In the best lessons, teachers create opportunities for students to work creatively and solve problems together...Such exciting ways of learning are not yet common enough across the college.

Students very quickly develop good skills in reading and writing because teachers focus on this in all subjects. This helps them to do better in all subjects as they move up through the
college.

Inspectors saw examples of some well-directed questioning which makes students think more deeply about ideas and helps them progress more quickly. In mathematics, teachers are
precise in their questioning and feedback which ensures that students understand exactly how to improve.

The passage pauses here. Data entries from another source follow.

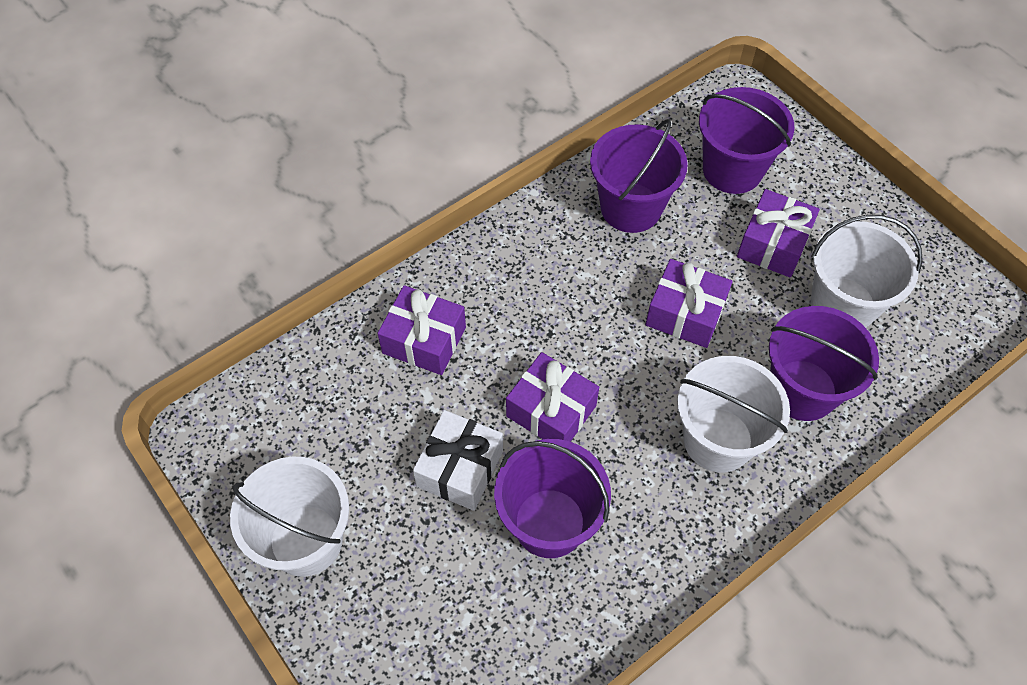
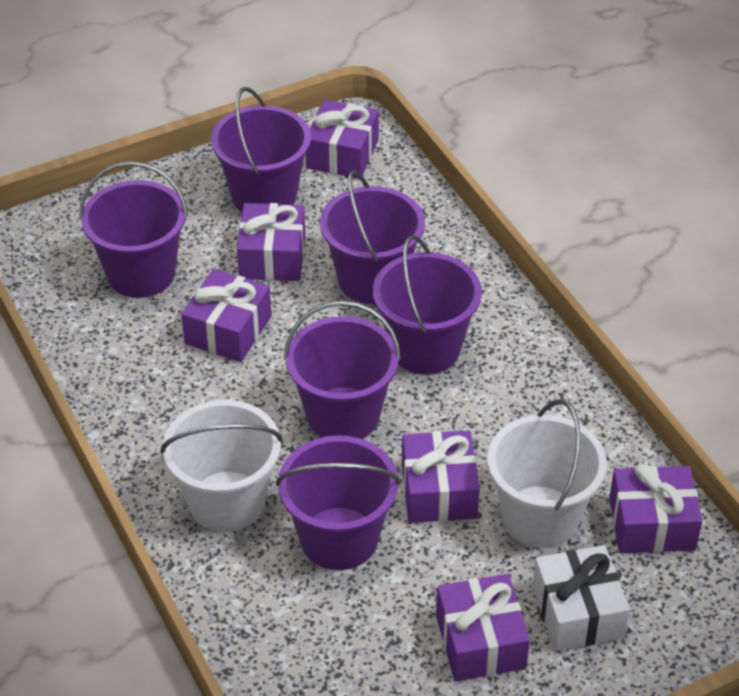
purple bucket: [494,439,611,558] [590,119,688,233] [699,87,794,194] [769,306,879,421] = 4 -> [79,161,188,298] [211,87,311,212] [276,435,401,570] [284,301,401,439] [320,170,425,304] [373,235,482,375] = 6
purple gift: [377,285,466,375] [506,352,599,442] [645,259,733,348] [737,189,820,277] = 4 -> [181,269,271,362] [237,203,305,281] [306,100,379,179] [402,430,480,523] [436,574,530,681] [609,464,703,553] = 6
white bucket: [230,457,349,577] [677,356,790,473] [810,215,923,328] = 3 -> [160,400,283,532] [487,399,607,548] = 2

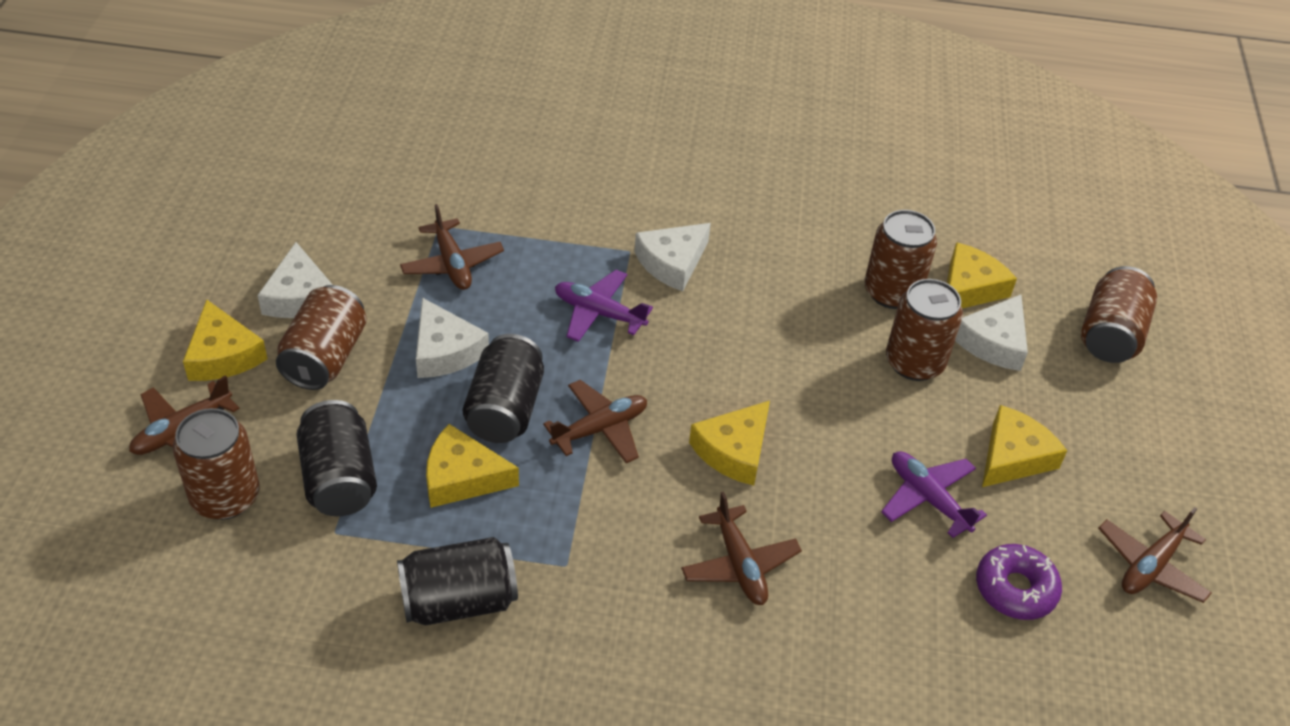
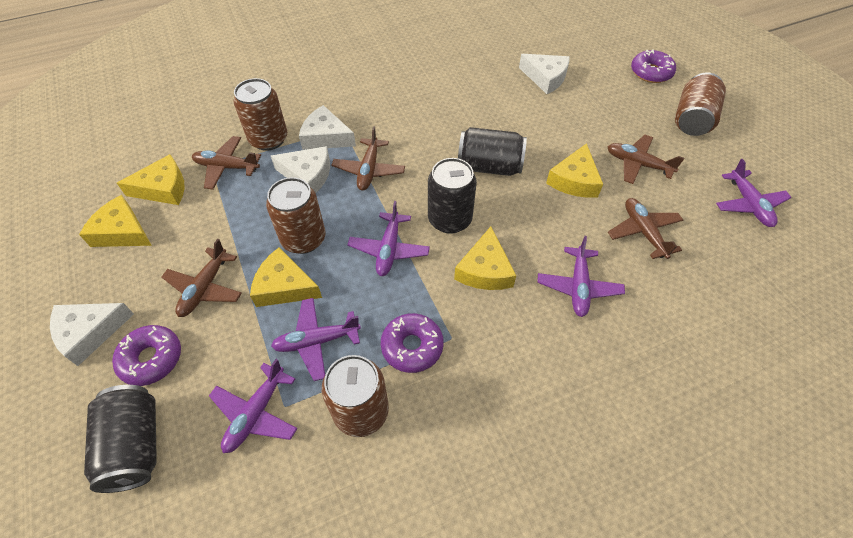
brown can: [173,408,259,520] [276,285,367,390] [865,210,937,309] [886,279,963,381] [1081,266,1157,363] = 5 -> [233,78,287,151] [266,177,325,254] [322,355,389,437] [675,72,726,136] = 4
purple donut: [976,544,1062,620] = 1 -> [112,325,181,386] [381,313,444,373] [631,50,676,83] = 3
purple plane: [555,270,653,342] [881,451,987,538] = 2 -> [209,359,298,453] [271,298,361,381] [347,201,430,276] [537,236,625,317] [716,159,792,227] = 5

In mathematics, teachers are precise in their questioning and feedback which ensures that students understand exactly
how to improve. In English teachers us a systematic approach successfully, to teaching basic skills and examination techniques"
— School Report: Thomas Knyvett College, Page 5. December 2013, Ofsted: Anwar, Taylor-Bennett and Young (Senior Inspector and Assistant Inspectors)

==Violent incident 2023==
In February 2023 a video was widely circulated online showing several white girls violently attacking a black girl outside the school while being urged on by an adult woman. Several bystanders were watching the child being violently assaulted, but did not intervene. The police subsequently made several arrests describing the matter as a "serious racially aggravated assault". A protest was held at the school the next day with participants calling for an investigation and justice for the girl. The protests were led by anti-racism group Forever Family. Several Members of Parliament across parties weighed in, through a letter penned by Janet Daby, which called for a full investigation. British rapper, Dave, and others also called for the firing of teachers.